Please be assured that general base costs will not be rising, only customers using these particular features will need to factor them in.
We greatly appreciate the innovation that current customers have brought to the table by using the system in this novel way. It’s what helps push us, and everyone else, forward.
Therefore we want to recognise this value and help these companies by offering a free remote session or face to face meeting, to
- Uncover your most important mission critical elements so we can, at a later date, build customer-specific unit tests to cover these elements to add to our growing test suite
- Gather further feedback and requirements about what would make the system even more useful, with the results being prioritised in our roadmap
We will be getting in touch with any customers who may benefit from this, and to assess whether there are any cost implications for the future (there will be no immediate changes).

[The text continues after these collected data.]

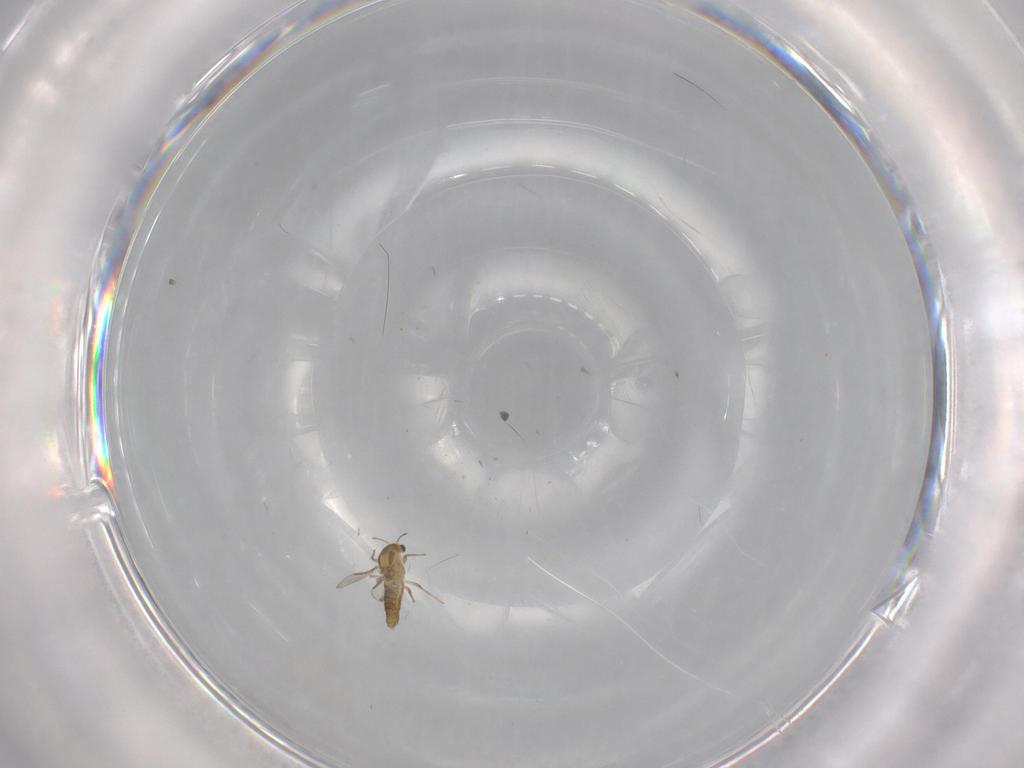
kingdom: Animalia
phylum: Arthropoda
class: Insecta
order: Diptera
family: Chironomidae
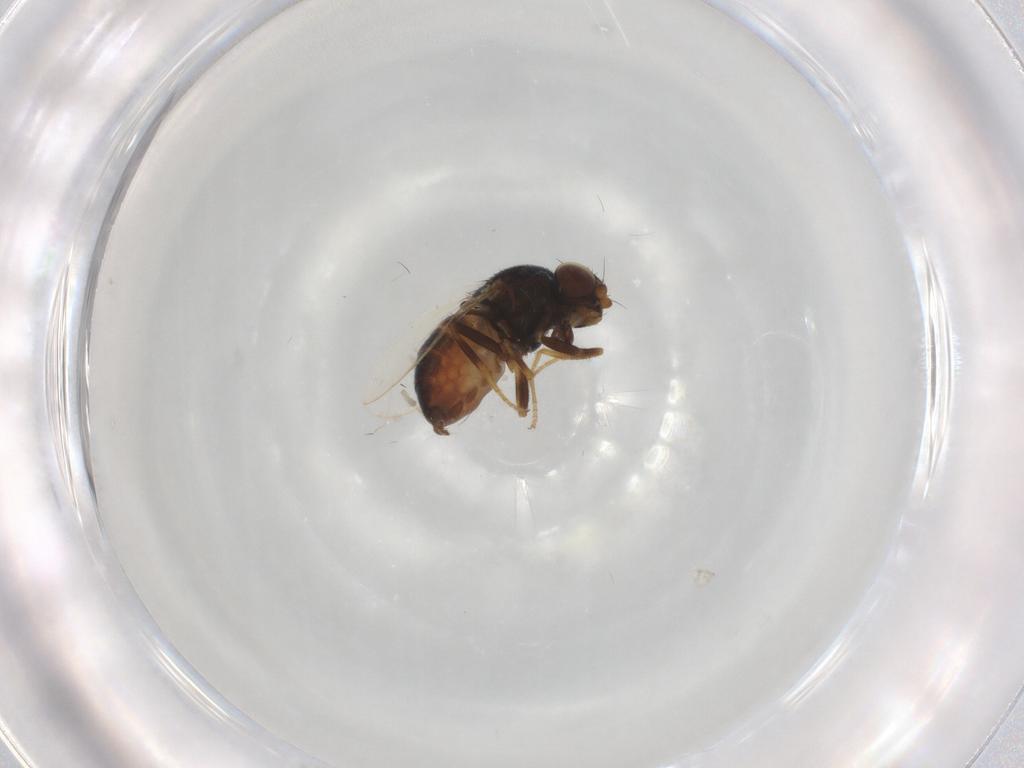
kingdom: Animalia
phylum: Arthropoda
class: Insecta
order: Diptera
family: Chloropidae
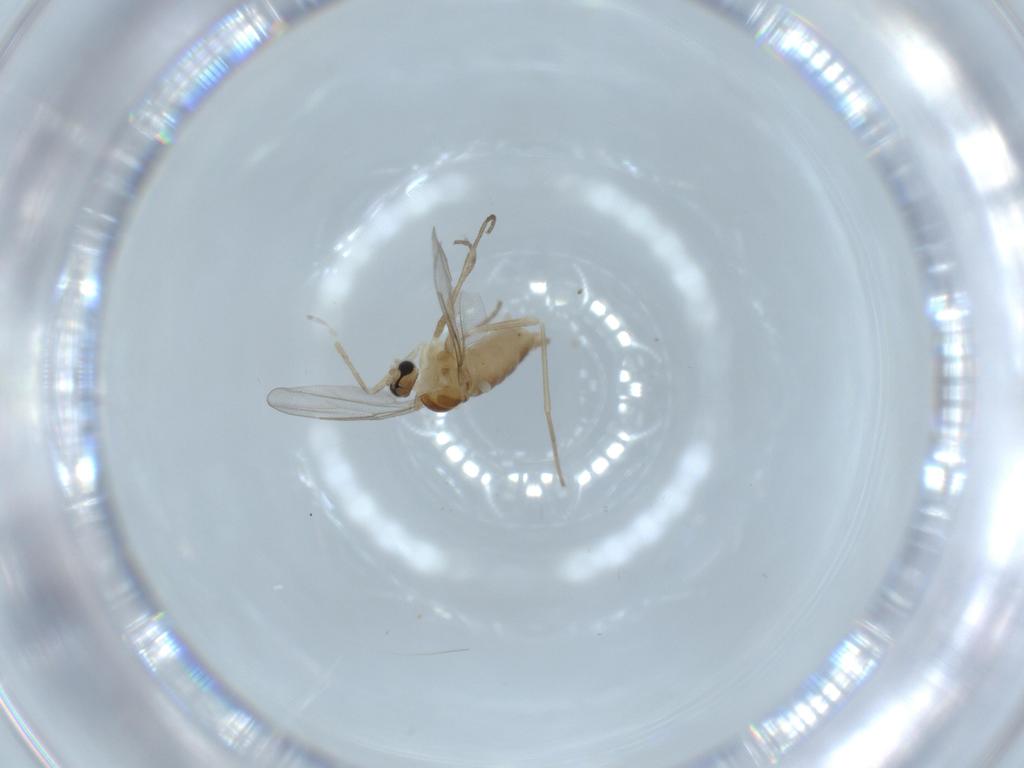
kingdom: Animalia
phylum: Arthropoda
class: Insecta
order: Diptera
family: Cecidomyiidae
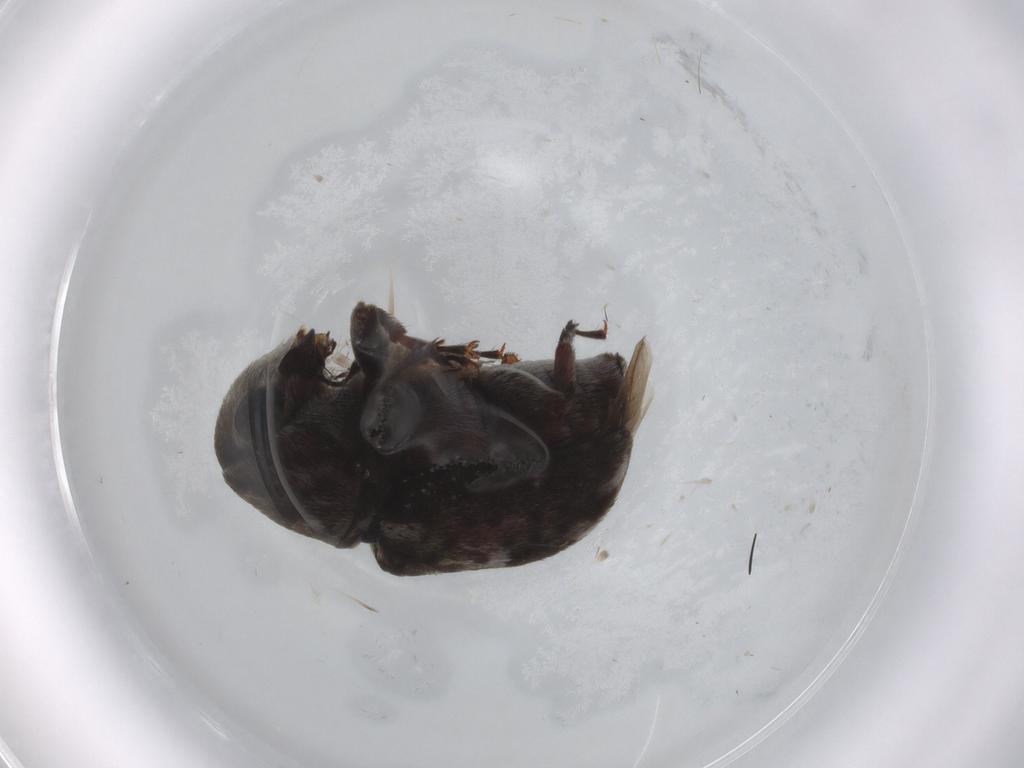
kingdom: Animalia
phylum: Arthropoda
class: Insecta
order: Coleoptera
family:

As always, we look forward to talking to you. Get in touch by any of the methods listed on our contact page, or drop in and visit us at Bristol & Bath Science Park.
Background to Workflows and APIs
Fundamental to many of these new and innovative usage patterns are two features – workflows and APIs.
The thinking behind the development of these features followed the same pattern we’ve used while creating the whole agileBase platform; make things which are powerful because they’re easy to use (following common principles) and flexible i.e. generic enough to be used for many different purposes.
For the technically minded, APIs can be auto-generated for any View in the system, by ticking a box. Developers get an industry standard Restful, JSON based API based on the contents of the view, complete with https://swagger.io/ description for easy import to third party systems.
Similarly, workflows are built on Views. Using the built in agileBot you can set rules for how to automatically process data – whether creating, updating or deleting it, as well as generating documents and automating email communications to and from people.
Example: one customer running a membership franchise uses workflows to automatically recognise and de-dupe leads coming from multiple sources, to aid the attribution of leads back to marketing campaigns. APIs then send and receive data from the website to track customers’ touch points and spending. |
To help customers with this particular emergent usage pattern, we’ll be introducing enhancements to both of these features, so watch this space.